2013-07-10 22:04 [PATCH net-next] vxlan: Fix vs->vni_list locking Pravin B Shelar
@ 2013-07-10 22:58 ` Stephen Hemminger
2013-07-10 23:08 ` Pravin Shelar
0 siblings, 1 reply; 13+ messages in thread
From: Stephen Hemminger @ 2013-07-10 22:58 UTC (permalink / raw)
To: Pravin B Shelar; +Cc: netdev
On Wed, 10 Jul 2013 15:04:44 -0700
Pravin B Shelar <pshelar@nicira.com> wrote:
> Use rtnl lock to protect vs->vni_list updates.
>
> Signed-off-by: Pravin B Shelar <pshelar@nicira.com>
> ---
I don't think this is necessary. I intentionally changed the
locking when socket management was moved to a work queue.
The vxlan_net socket lock is held there already, and finer grain.
^ permalink raw reply [flat|nested] 13+ messages in thread
* Re: [PATCH net-next] vxlan: Fix vs->vni_list locking.
2013-07-10 22:58 ` Stephen Hemminger
@ 2013-07-10 23:08 ` Pravin Shelar
2013-07-10 23:25 ` Stephen Hemminger
2013-07-13 17:18 ` [PATCH net] vxlan: add necessary locking on device removal Stephen Hemminger
0 siblings, 2 replies; 13+ messages in thread
From: Pravin Shelar @ 2013-07-10 23:08 UTC (permalink / raw)
To: Stephen Hemminger; +Cc: netdev
On Wed, Jul 10, 2013 at 3:58 PM, Stephen Hemminger
<stephen@networkplumber.org> wrote:
> On Wed, 10 Jul 2013 15:04:44 -0700
> Pravin B Shelar <pshelar@nicira.com> wrote:
>
>> Use rtnl lock to protect vs->vni_list updates.
>>
>> Signed-off-by: Pravin B Shelar <pshelar@nicira.com>
>> ---
>
> I don't think this is necessary.

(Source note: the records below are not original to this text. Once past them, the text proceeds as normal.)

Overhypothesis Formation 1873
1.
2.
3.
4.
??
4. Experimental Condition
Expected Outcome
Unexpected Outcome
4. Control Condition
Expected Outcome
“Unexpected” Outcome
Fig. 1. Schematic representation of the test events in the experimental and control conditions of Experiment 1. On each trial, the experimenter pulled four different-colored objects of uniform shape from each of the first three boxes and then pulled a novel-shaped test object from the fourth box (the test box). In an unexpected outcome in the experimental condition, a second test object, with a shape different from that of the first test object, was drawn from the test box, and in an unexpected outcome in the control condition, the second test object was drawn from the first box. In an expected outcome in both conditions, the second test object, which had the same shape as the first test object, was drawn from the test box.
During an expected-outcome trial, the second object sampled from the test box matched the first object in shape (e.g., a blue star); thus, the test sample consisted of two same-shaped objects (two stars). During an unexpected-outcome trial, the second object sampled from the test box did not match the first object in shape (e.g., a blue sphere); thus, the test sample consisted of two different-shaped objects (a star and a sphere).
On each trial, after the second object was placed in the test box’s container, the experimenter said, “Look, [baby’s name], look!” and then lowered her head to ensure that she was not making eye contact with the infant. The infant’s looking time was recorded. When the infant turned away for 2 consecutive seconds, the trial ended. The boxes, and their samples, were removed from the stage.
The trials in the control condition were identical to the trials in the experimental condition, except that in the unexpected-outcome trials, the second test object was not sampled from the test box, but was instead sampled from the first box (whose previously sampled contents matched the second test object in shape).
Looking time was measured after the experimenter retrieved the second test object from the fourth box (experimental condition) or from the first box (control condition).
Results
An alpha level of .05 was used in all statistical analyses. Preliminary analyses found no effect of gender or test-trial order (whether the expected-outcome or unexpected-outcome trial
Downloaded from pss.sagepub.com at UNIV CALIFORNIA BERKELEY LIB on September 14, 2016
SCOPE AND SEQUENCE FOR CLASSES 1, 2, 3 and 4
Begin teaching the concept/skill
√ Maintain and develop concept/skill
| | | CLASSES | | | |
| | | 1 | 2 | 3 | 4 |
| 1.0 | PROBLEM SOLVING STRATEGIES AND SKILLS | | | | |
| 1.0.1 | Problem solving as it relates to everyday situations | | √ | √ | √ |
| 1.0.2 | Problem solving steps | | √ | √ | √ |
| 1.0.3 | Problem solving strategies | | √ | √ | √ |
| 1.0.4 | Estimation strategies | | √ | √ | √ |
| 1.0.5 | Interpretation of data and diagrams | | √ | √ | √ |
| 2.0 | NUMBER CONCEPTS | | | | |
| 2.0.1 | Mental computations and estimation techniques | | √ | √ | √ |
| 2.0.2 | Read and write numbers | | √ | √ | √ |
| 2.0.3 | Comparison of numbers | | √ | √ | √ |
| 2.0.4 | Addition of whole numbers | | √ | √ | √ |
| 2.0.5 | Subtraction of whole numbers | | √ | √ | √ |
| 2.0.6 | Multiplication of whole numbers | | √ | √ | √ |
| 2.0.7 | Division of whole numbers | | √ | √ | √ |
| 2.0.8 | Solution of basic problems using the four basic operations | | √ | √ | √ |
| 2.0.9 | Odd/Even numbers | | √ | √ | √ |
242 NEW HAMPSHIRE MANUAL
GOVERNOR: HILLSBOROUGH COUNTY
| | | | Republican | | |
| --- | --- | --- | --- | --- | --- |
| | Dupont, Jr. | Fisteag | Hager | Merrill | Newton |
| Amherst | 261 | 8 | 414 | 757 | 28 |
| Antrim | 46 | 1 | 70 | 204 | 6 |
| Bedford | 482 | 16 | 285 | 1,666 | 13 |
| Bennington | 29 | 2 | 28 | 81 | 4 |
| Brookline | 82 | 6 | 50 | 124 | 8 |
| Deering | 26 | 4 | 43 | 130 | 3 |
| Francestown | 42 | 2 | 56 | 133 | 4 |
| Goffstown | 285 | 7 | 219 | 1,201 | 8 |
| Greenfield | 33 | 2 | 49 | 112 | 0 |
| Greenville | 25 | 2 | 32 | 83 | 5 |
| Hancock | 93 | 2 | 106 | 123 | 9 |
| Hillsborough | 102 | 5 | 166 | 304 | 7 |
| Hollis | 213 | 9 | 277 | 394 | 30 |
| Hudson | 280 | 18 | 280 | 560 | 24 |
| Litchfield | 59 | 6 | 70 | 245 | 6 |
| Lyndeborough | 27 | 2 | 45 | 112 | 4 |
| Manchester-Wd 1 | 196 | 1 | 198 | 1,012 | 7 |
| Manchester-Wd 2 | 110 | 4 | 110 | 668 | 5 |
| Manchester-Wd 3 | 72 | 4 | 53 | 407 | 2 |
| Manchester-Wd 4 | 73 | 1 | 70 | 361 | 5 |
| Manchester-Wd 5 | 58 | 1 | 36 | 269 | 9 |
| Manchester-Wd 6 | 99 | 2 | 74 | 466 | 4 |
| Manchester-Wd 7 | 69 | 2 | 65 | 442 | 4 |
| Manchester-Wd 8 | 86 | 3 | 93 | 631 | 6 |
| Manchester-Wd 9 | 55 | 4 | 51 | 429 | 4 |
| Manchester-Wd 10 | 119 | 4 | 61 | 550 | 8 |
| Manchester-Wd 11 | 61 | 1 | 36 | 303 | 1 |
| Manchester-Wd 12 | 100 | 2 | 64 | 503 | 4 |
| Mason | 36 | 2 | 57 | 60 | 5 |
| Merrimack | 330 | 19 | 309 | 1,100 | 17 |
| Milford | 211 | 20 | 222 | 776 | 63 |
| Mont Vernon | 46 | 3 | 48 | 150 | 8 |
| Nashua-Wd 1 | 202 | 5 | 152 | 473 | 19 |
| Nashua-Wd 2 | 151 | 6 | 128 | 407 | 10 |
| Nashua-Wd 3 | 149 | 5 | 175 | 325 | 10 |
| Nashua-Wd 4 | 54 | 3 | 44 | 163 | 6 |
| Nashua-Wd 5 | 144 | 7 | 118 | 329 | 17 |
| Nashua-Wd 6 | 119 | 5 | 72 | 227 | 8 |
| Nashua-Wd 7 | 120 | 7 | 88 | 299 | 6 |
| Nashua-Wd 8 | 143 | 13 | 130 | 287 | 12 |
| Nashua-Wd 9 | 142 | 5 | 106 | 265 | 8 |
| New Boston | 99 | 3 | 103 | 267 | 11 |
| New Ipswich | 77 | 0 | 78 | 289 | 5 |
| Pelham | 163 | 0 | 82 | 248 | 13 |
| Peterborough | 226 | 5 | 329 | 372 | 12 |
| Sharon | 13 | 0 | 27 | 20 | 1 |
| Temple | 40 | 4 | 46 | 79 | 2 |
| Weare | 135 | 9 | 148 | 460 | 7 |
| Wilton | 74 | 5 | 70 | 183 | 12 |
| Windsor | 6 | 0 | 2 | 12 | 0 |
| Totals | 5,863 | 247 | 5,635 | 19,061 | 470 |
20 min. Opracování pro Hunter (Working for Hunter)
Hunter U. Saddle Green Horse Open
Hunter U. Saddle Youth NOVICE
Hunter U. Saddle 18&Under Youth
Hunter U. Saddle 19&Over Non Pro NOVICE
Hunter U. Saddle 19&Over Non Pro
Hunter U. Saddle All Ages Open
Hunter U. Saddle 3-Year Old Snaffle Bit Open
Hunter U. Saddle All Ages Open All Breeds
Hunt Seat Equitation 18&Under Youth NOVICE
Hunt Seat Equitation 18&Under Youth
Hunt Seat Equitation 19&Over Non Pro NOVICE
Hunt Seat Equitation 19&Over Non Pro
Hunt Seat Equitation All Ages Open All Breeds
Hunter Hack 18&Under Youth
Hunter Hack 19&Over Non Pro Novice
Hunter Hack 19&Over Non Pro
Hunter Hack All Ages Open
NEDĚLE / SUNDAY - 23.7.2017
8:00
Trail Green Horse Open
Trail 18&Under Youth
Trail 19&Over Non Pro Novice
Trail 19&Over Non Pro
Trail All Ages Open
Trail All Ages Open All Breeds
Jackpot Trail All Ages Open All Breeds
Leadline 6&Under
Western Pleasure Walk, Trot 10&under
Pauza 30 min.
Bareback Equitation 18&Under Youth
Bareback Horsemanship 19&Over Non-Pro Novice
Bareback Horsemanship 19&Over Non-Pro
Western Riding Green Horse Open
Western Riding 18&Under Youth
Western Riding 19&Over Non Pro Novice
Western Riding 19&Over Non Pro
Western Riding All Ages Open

I intentionally changed the
> locking when socket management was moved to a work queue.
> The vxlan_net socket lock is held there already, and finer grain.
what abt vxlan_dellink()?
it is deleting vxlan-dev from hash table without lock.
^ permalink raw reply [flat|nested] 13+ messages in thread
* Re: [PATCH net-next] vxlan: Fix vs->vni_list locking.
2013-07-10 23:08 ` Pravin Shelar
@ 2013-07-10 23:25 ` Stephen Hemminger
2013-07-11 2:55 ` David Miller
2013-07-13 17:18 ` [PATCH net] vxlan: add necessary locking on device removal Stephen Hemminger
1 sibling, 1 reply; 13+ messages in thread
From: Stephen Hemminger @ 2013-07-10 23:25 UTC (permalink / raw)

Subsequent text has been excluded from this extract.